When I was done coding the first part of the data mapping tool and began unit testing it, I decided to do some performance benchmarks to see how much of a speed gain I had achieved using cglib instead of reflection. After all, if the performance difference was minimal, I might as well stop my custom coding and just use OGNL and iScreen. I set up a synthetic microbenchmark that simply called a FastMethod versus a regular reflection Method over and over again and timed the operations. I was quite shocked when I saw the results.






# Iterationscontrolreflectioncglib
10,000x0ms5ms21ms
100,000x4ms17ms105ms
1,000,000x47ms97ms971ms


The control was simply calling a regular method without reflection over and over again. While the control was the fastest of all, the most surprising result was that cglib was much much slower than reflection! Over 10,000 iterations it was about 4x slower, but at 1,000,000 iterations it was almost 10x slower. Now granted, synthetic microbenchmarks are always a little bit of hooey, but these differences aren't small at all. I tried the benchmark both on a WindowsXP Pentium4 class machine and a FreeBSD laptop Pentium M, and in both cases the differences between the two were comparable. So there was basically no question about it, reflection is faster than cglib, at least in the way that I was using cglib, and it didn't make sense to write my own data mapping tool using cglib.

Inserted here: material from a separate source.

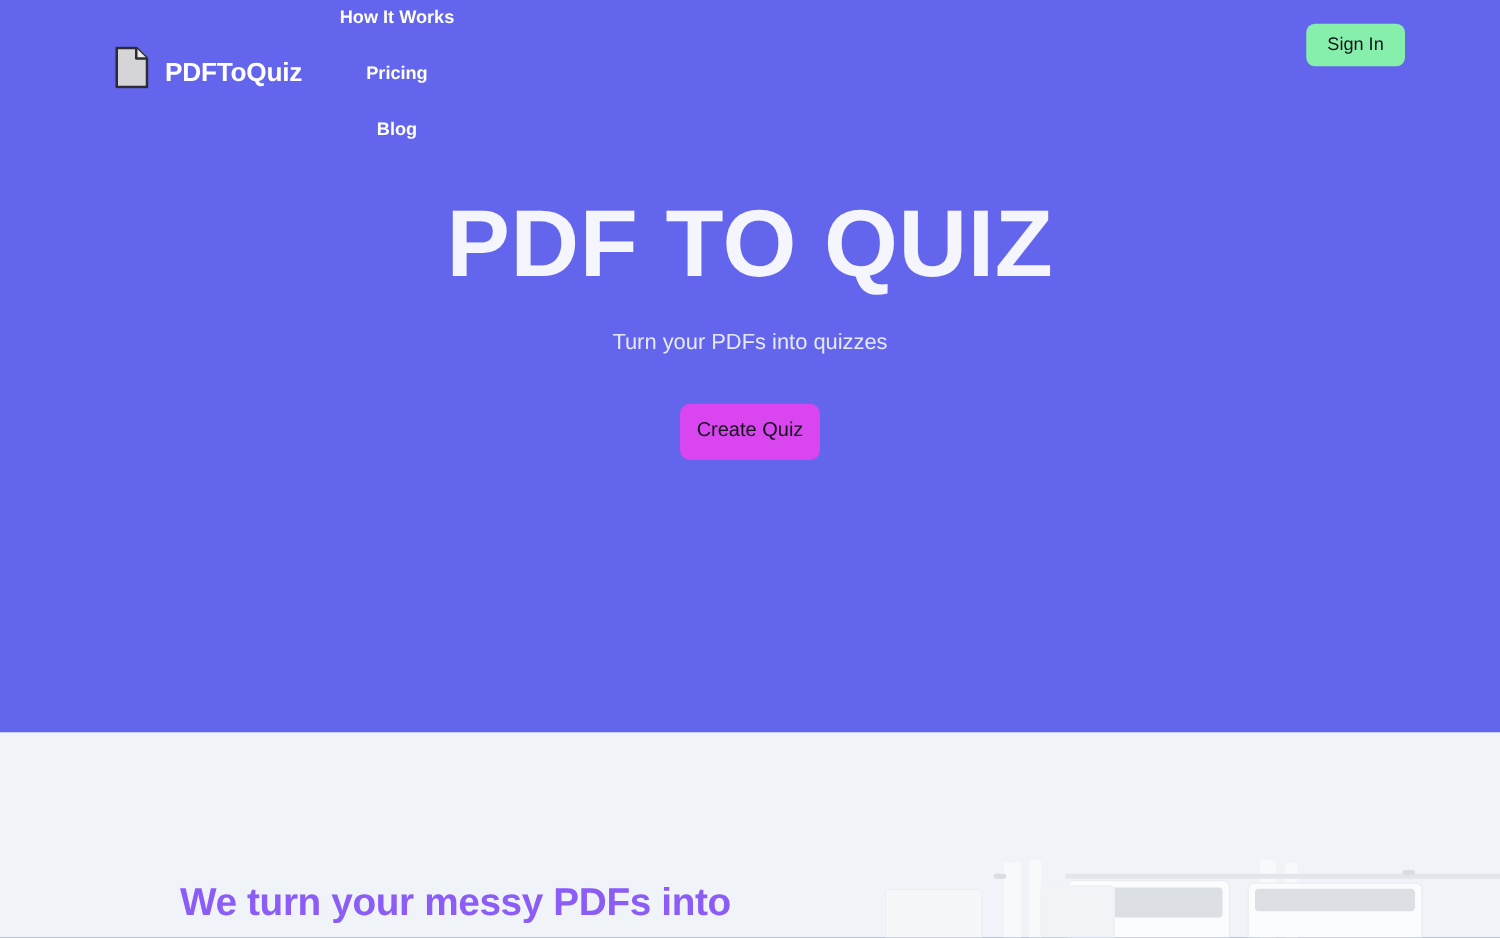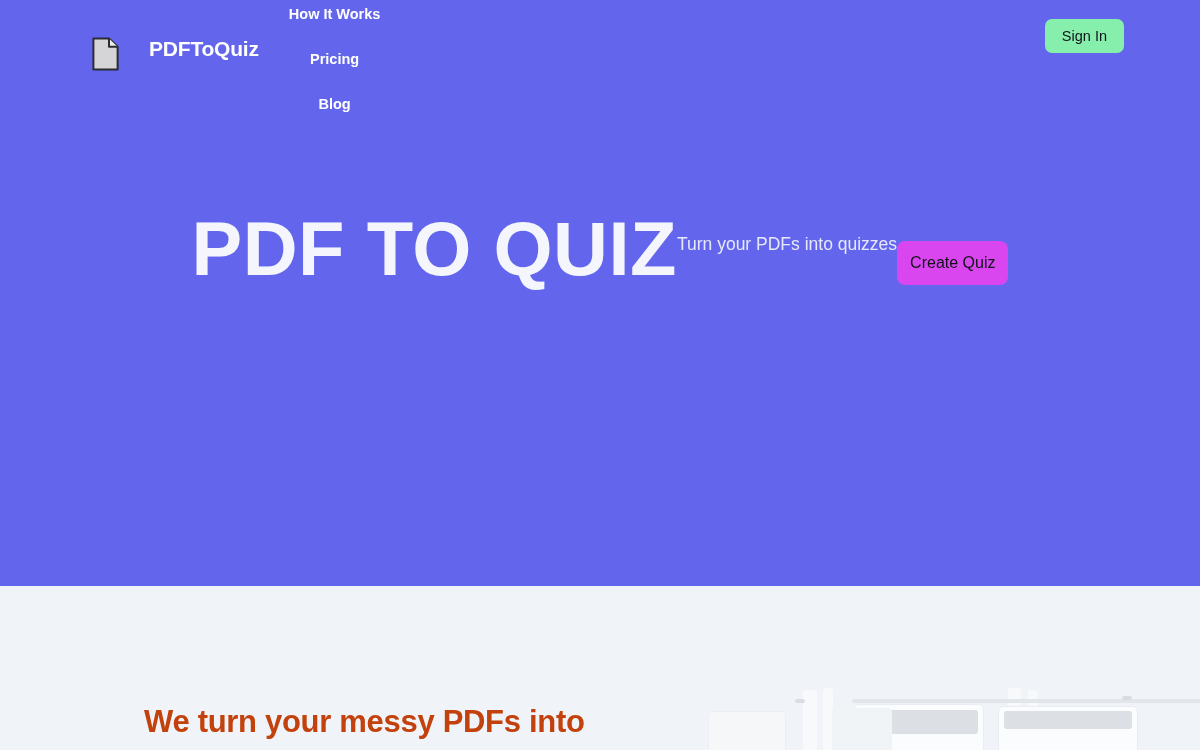"PDFToQuiz" .brand { align-items: flex-start -> flex-end; gap: 30px -> 13px }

The only question is whether or not it's worth it to take the performance hit of using reflection versus regular methods. Personally, when I see that at 100,000 iterations each reflection method call only took 0.00017ms, or below the nanosecond threshold, and those numbers were even better at 1,000,000 iterations, I'd say the coding problem that's solved by using reflection is worth the minor cost in performance.